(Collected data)
=-=-=-=-=

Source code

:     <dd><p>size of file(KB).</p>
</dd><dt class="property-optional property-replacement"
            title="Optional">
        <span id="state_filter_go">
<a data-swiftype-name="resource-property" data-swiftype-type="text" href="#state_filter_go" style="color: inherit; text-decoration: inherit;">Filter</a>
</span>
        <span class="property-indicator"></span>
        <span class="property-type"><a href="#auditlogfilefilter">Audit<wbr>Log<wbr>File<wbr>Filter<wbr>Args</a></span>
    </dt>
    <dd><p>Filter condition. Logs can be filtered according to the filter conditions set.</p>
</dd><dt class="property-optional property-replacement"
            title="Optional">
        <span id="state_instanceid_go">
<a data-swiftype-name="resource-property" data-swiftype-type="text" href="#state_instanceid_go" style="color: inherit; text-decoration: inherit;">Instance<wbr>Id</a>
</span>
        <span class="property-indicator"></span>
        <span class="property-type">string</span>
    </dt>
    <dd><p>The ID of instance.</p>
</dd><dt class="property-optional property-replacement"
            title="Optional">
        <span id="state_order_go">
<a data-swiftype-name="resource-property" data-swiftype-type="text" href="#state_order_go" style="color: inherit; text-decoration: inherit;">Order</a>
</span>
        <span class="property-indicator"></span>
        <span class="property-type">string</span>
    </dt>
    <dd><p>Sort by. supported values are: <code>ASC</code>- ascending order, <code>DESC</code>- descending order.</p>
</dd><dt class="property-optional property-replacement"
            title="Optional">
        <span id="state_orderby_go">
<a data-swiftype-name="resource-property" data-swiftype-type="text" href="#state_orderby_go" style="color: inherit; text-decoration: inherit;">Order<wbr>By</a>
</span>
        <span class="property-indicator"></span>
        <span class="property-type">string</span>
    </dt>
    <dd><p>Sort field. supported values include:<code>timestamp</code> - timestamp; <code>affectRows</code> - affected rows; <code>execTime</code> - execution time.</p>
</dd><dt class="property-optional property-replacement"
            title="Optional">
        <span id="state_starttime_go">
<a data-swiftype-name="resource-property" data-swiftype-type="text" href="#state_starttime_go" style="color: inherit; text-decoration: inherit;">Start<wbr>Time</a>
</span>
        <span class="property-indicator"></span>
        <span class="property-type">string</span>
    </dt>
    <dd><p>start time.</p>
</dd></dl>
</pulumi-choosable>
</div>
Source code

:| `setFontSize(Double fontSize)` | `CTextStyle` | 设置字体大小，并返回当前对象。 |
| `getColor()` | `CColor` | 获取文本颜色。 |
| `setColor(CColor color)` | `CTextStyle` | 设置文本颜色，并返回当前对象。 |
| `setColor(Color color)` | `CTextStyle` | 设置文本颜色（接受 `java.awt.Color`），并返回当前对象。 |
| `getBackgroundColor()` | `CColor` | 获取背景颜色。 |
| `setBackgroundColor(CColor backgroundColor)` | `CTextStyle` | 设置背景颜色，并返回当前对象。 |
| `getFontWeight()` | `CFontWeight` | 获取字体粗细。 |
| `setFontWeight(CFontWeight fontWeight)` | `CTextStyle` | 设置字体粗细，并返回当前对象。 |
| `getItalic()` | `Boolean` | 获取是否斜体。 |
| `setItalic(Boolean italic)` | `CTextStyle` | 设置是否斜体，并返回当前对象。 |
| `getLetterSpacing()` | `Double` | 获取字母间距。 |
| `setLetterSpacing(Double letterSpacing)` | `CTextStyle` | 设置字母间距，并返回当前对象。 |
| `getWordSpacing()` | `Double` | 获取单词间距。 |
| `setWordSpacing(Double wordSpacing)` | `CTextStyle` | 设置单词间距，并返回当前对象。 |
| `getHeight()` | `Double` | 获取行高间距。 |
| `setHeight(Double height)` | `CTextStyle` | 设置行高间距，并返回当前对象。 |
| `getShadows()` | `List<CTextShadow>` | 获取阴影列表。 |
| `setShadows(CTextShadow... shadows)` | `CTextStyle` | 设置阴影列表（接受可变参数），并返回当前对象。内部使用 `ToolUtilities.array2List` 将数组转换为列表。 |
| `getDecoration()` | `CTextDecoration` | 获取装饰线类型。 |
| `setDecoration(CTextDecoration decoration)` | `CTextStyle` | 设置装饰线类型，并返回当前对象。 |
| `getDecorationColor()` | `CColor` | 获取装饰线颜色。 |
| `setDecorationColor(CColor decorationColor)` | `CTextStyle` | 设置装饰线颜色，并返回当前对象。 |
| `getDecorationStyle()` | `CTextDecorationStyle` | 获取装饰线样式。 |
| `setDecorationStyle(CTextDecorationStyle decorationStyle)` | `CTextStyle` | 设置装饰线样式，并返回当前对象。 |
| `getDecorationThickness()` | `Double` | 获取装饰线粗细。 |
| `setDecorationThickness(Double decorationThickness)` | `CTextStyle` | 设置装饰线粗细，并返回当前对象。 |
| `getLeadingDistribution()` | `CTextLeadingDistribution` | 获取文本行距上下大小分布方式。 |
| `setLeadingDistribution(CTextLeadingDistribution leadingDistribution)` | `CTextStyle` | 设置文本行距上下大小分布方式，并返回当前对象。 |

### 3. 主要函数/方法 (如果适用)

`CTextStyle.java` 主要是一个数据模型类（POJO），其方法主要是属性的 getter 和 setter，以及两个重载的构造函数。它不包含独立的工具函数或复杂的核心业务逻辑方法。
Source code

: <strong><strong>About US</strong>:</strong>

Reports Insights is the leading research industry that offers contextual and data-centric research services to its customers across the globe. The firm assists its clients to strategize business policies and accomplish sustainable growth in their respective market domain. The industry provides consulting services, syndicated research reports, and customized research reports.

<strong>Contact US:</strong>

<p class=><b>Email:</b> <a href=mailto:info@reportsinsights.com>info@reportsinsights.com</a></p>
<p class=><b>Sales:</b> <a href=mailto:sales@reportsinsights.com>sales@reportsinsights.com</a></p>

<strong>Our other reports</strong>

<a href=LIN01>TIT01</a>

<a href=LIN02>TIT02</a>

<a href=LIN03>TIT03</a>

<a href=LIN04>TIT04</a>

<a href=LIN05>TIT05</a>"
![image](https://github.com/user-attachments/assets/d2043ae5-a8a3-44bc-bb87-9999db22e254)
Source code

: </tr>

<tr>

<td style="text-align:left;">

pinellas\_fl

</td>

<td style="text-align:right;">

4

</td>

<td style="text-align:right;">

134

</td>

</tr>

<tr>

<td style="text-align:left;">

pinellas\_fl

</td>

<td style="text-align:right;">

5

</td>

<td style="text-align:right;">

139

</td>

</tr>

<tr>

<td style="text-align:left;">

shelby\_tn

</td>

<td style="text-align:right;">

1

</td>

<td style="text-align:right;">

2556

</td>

=-=-=-=-=

Problem description
Report each line of the data in which "CTextShadow" occurs.

Answer space
| `getShadows()` | `List<CTextShadow>` | 获取阴影列表。 |
| `setShadows(CTextShadow... shadows)` | `CTextStyle` | 设置阴影列表（接受可变参数），并返回当前对象。内部使用 `ToolUtilities.array2List` 将数组转换为列表。 |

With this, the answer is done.